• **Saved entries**
────

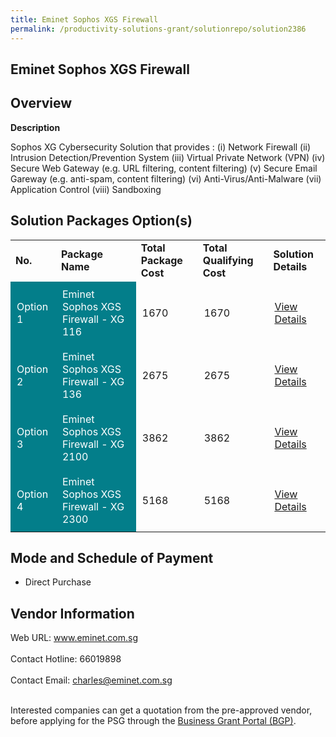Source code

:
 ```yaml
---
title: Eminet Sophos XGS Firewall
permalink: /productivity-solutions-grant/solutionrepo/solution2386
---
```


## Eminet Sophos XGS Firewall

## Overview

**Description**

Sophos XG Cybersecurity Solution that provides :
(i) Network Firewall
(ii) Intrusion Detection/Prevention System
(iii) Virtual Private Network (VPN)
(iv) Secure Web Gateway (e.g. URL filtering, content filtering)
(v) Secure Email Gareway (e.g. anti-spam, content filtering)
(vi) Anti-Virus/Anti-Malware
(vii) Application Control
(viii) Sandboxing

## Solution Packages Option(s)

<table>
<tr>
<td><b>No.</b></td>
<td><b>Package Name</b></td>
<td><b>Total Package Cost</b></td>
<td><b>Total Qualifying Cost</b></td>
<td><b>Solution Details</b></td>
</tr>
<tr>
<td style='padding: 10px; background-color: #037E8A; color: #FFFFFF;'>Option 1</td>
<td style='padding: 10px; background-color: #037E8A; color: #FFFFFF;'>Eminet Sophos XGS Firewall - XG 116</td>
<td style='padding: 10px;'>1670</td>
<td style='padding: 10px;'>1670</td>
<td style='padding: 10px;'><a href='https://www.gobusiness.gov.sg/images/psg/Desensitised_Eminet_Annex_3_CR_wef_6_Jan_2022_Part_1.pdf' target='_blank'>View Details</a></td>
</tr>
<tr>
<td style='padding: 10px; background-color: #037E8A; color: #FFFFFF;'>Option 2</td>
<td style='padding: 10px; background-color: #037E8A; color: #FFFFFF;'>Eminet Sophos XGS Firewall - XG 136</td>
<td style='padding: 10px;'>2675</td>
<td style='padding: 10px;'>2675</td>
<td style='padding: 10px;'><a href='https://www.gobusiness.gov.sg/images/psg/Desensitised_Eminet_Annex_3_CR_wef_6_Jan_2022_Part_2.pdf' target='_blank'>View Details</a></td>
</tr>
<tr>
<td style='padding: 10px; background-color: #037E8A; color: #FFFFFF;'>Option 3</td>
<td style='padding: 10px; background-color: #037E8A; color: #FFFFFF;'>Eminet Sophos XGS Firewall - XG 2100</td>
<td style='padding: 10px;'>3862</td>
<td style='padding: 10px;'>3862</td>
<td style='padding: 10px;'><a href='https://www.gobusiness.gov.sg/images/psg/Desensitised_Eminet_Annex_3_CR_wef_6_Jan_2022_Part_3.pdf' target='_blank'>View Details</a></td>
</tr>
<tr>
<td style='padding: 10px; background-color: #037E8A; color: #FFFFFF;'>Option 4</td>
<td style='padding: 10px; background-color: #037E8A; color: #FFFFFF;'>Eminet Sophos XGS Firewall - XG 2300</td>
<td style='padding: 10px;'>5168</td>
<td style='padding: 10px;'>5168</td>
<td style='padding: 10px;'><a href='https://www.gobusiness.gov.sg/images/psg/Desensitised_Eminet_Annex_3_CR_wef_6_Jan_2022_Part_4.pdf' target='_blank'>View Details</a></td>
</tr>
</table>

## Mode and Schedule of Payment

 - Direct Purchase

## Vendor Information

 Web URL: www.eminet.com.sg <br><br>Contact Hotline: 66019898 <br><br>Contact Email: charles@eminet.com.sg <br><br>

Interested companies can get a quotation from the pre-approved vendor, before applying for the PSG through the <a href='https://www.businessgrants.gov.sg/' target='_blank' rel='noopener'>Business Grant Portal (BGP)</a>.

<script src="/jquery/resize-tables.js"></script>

────

• **AIM OF THE TASK**
Repeat the records above verbatim, with no pictures in the result.

• **SOLVED EXERCISE**
Source code

:
 ```yaml
---
title: Eminet Sophos XGS Firewall
permalink: /productivity-solutions-grant/solutionrepo/solution2386
---
```


## Eminet Sophos XGS Firewall

## Overview

**Description**

Sophos XG Cybersecurity Solution that provides :
(i) Network Firewall
(ii) Intrusion Detection/Prevention System
(iii) Virtual Private Network (VPN)
(iv) Secure Web Gateway (e.g. URL filtering, content filtering)
(v) Secure Email Gareway (e.g. anti-spam, content filtering)
(vi) Anti-Virus/Anti-Malware
(vii) Application Control
(viii) Sandboxing

## Solution Packages Option(s)

<table>
<tr>
<td><b>No.</b></td>
<td><b>Package Name</b></td>
<td><b>Total Package Cost</b></td>
<td><b>Total Qualifying Cost</b></td>
<td><b>Solution Details</b></td>
</tr>
<tr>
<td style='padding: 10px; background-color: #037E8A; color: #FFFFFF;'>Option 1</td>
<td style='padding: 10px; background-color: #037E8A; color: #FFFFFF;'>Eminet Sophos XGS Firewall - XG 116</td>
<td style='padding: 10px;'>1670</td>
<td style='padding: 10px;'>1670</td>
<td style='padding: 10px;'><a href='https://www.gobusiness.gov.sg/images/psg/Desensitised_Eminet_Annex_3_CR_wef_6_Jan_2022_Part_1.pdf' target='_blank'>View Details</a></td>
</tr>
<tr>
<td style='padding: 10px; background-color: #037E8A; color: #FFFFFF;'>Option 2</td>
<td style='padding: 10px; background-color: #037E8A; color: #FFFFFF;'>Eminet Sophos XGS Firewall - XG 136</td>
<td style='padding: 10px;'>2675</td>
<td style='padding: 10px;'>2675</td>
<td style='padding: 10px;'><a href='https://www.gobusiness.gov.sg/images/psg/Desensitised_Eminet_Annex_3_CR_wef_6_Jan_2022_Part_2.pdf' target='_blank'>View Details</a></td>
</tr>
<tr>
<td style='padding: 10px; background-color: #037E8A; color: #FFFFFF;'>Option 3</td>
<td style='padding: 10px; background-color: #037E8A; color: #FFFFFF;'>Eminet Sophos XGS Firewall - XG 2100</td>
<td style='padding: 10px;'>3862</td>
<td style='padding: 10px;'>3862</td>
<td style='padding: 10px;'><a href='https://www.gobusiness.gov.sg/images/psg/Desensitised_Eminet_Annex_3_CR_wef_6_Jan_2022_Part_3.pdf' target='_blank'>View Details</a></td>
</tr>
<tr>
<td style='padding: 10px; background-color: #037E8A; color: #FFFFFF;'>Option 4</td>
<td style='padding: 10px; background-color: #037E8A; color: #FFFFFF;'>Eminet Sophos XGS Firewall - XG 2300</td>
<td style='padding: 10px;'>5168</td>
<td style='padding: 10px;'>5168</td>
<td style='padding: 10px;'><a href='https://www.gobusiness.gov.sg/images/psg/Desensitised_Eminet_Annex_3_CR_wef_6_Jan_2022_Part_4.pdf' target='_blank'>View Details</a></td>
</tr>
</table>

## Mode and Schedule of Payment

 - Direct Purchase

## Vendor Information

 Web URL: www.eminet.com.sg <br><br>Contact Hotline: 66019898 <br><br>Contact Email: charles@eminet.com.sg <br><br>

Interested companies can get a quotation from the pre-approved vendor, before applying for the PSG through the <a href='https://www.businessgrants.gov.sg/' target='_blank' rel='noopener'>Business Grant Portal (BGP)</a>.

<script src="/jquery/resize-tables.js"></script>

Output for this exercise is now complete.